Saturday, February 24, 2007

White Dog (1982)


Samuel Fuller's White Dog is the final film he made in America, and it stands with Park Row (1952) and The Big Red One (1980) as the most personal of his works. It doesn't draw from his life experience as the latter two do (as yellow journalist and WWII dogface), but his emotional investment in the material is just as strong - some of his most powerful imagery is contained within White Dog, in part thanks to the rich color photography of Bruce Surtees, the regular cameraman for Don Siegel in the 70s.

The film is known mostly for the controversy surrounding it. Paramount refused to release it after a firestorm arose about the presumed racist content. It tells the story of a stray dog picked up by a struggling actress (Kristy McNichol). She soon discovers that it is an attack dog, one specifically trained to attack blacks. She takes it to a black animal trainer (Paul Winfield), who is obsessed with deprogramming one of these "white dogs", having failed to succeed in previous attempts.

Seeing it today, Paramount's fears seem absurd, as it is stridently anti-racist, the dog's actions being presented as a horrific perversion of nature. Fuller's dog is an innocent creature twisted into a monster by the sins of humanity - making the film a close relative to Bresson's masterpiece Au Hasard Balthazar (1966).
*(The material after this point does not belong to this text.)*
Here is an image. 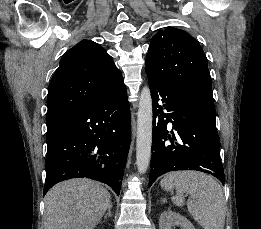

The final shot makes the relationship between the two films concrete - and it's a stunner.

As emotionally devastating as it is, it's still a Fuller film, its enraged tone a far cry from Bresson's Olympian calm. There's a lot to treasure here, not the least of which is Burl Ives' performance as Carruthers, the owner of the Hollywood animal trainer facility. He's introduced throwing darts at a cardboard cut-out of R2-D2 ("That's the enemy!"), and maintains a fatherly bluster throughout. Paul Winfield is superb as the obsessed trainer who refuses to simply kill the animal; in rehabilitation he sees a way to the eradication of racial hatred. In this dogged (and doomed) idealism, he comes to resemble, in J. Hoberman's words, a black Captain Ahab.

*I saw it at Film Forum, and the audience was awful, laughing at everything, from McNichol's outfits to a pivotal scene of Winfield feeding the dog a hamburger. Such derision ruined the truly funny scenes for the rest of us. You know, those who actually prefer engaging with works of art rather than reducing everything to camp. It's easier to feel superior, I suppose, but I just wish they could leave it for films that actually deserve it or court it, like Crash (2005) or Snakes on a Plane.